L’information faisant état d’une descente musclée de la gendarmerie nationale dans des ‘’daaras’’ de redressement du guide religieux Cheikh Modou Kara pour les fermer, s’est répandue à travers le pays, ce week-end. Pour couper court aux informations erronées, la Division de la communication de la gendarmerie a envoyé, hier à ‘’EnQuête’’, une note explicative.
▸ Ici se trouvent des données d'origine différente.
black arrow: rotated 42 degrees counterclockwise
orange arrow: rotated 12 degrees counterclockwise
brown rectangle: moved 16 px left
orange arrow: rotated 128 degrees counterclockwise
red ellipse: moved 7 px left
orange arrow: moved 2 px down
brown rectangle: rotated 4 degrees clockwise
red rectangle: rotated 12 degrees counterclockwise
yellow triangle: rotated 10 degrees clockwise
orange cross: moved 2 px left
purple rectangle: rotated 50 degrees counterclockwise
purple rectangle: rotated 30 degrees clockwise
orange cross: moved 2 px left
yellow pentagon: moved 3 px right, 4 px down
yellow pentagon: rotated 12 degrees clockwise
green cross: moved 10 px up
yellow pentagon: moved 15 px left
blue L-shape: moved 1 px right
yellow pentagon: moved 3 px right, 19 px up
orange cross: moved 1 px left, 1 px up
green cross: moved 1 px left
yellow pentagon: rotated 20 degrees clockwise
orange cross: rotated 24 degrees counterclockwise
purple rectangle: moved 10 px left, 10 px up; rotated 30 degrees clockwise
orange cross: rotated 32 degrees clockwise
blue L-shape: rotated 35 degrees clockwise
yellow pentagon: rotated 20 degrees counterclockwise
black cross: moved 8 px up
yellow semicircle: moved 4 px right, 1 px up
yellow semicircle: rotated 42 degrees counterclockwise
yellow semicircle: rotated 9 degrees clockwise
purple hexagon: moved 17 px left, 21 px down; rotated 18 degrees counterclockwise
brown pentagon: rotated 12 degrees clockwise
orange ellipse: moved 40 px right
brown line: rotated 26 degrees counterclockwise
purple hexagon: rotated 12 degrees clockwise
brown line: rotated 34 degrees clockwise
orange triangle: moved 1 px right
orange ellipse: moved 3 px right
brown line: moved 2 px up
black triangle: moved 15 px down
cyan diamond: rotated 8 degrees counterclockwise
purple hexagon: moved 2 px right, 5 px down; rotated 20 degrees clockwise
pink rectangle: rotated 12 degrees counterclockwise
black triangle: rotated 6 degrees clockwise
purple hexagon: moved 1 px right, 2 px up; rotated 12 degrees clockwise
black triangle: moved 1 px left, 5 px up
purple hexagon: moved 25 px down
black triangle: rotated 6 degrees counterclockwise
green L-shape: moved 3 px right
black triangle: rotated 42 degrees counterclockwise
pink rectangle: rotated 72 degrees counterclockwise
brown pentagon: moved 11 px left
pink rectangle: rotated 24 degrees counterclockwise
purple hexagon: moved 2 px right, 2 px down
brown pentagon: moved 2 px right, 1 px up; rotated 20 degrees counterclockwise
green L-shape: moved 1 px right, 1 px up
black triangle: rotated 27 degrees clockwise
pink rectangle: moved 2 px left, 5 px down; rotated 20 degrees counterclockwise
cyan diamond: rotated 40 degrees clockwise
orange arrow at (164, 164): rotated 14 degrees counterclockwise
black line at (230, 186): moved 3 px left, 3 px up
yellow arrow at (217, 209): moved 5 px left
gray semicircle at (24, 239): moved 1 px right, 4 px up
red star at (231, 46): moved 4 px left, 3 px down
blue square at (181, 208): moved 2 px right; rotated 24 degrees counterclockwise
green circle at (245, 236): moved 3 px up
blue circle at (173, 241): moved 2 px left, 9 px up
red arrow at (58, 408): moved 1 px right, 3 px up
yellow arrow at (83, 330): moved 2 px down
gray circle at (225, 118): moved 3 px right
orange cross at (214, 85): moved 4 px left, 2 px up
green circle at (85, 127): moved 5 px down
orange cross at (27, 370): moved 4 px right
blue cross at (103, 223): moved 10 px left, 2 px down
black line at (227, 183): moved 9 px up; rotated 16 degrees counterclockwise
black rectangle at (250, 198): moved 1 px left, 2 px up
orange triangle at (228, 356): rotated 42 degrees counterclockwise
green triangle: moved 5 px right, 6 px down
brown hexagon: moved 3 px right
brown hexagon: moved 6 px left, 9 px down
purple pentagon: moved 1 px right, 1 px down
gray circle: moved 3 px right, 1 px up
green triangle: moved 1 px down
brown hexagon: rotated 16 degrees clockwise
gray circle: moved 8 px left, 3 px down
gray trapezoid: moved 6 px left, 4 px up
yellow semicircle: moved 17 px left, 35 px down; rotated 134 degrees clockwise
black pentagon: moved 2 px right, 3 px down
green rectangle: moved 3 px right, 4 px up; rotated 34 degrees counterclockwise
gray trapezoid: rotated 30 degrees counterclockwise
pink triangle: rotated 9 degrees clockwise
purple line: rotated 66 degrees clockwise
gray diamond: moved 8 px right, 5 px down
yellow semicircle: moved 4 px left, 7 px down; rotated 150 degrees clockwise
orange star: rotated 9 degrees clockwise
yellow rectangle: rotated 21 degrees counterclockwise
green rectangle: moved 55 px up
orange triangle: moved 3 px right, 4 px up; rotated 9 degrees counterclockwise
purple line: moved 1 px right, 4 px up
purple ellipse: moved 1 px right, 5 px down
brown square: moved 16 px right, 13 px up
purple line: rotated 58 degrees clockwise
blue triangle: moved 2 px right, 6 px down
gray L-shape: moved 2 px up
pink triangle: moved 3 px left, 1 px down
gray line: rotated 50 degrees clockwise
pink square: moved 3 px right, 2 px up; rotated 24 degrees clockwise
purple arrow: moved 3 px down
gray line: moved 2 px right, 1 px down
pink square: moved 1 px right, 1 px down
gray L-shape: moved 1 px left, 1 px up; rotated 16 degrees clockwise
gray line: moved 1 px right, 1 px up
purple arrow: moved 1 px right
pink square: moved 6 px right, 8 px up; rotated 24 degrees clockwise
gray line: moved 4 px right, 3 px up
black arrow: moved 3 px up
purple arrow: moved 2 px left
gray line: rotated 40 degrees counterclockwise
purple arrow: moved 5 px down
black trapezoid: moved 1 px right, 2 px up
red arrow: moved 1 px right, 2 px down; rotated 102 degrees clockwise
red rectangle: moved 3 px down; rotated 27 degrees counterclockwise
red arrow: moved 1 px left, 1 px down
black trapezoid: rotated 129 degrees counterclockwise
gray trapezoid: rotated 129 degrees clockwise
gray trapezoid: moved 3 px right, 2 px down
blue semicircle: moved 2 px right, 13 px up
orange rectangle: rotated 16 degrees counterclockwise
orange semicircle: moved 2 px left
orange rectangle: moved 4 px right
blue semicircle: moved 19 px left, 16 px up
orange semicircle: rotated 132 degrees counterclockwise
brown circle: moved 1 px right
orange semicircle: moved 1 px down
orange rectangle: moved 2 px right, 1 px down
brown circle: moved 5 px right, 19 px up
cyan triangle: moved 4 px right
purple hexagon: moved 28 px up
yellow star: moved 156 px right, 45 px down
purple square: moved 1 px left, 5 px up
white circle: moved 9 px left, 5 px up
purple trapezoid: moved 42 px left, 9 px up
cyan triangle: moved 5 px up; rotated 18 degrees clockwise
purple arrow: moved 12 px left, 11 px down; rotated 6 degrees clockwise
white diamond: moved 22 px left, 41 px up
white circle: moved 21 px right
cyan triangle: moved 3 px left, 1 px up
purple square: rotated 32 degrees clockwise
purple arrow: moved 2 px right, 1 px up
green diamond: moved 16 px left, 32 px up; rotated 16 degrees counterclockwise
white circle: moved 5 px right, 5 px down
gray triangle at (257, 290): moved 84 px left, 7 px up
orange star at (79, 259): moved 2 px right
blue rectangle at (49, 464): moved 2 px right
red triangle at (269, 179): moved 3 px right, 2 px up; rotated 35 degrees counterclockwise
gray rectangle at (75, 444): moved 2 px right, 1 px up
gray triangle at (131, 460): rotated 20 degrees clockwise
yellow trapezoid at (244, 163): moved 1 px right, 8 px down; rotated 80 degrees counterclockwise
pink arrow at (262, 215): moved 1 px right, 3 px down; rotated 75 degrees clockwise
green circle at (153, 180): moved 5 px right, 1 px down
Le document renseigne qu’entre le 26 et le 28 novembre 2020, des éléments de la Section de recherches (SR) ont effectué une descente inopinée à Ouakam, pour exploiter un renseignement sur le vol d’un scooter. A cette occasion, les enquêteurs ont découvert trois autres scooters faisant l’objet de recherche et, par incidence, un lieu de regroupement de plusieurs individus, en majorité jeunes, âgés de 17 à 42 ans, placés sous haute surveillance et victimes de séquestration, de maltraitance, voire de torture. Ils vivent dans des conditions sanitaires déplorables, dans des endroits présentés comme des ‘’daaras’’ de redressement tenus par des disciples de Serigne Modou Kara. Les responsables se font appeler ‘’Commandant’’ et ‘’Colonel’’.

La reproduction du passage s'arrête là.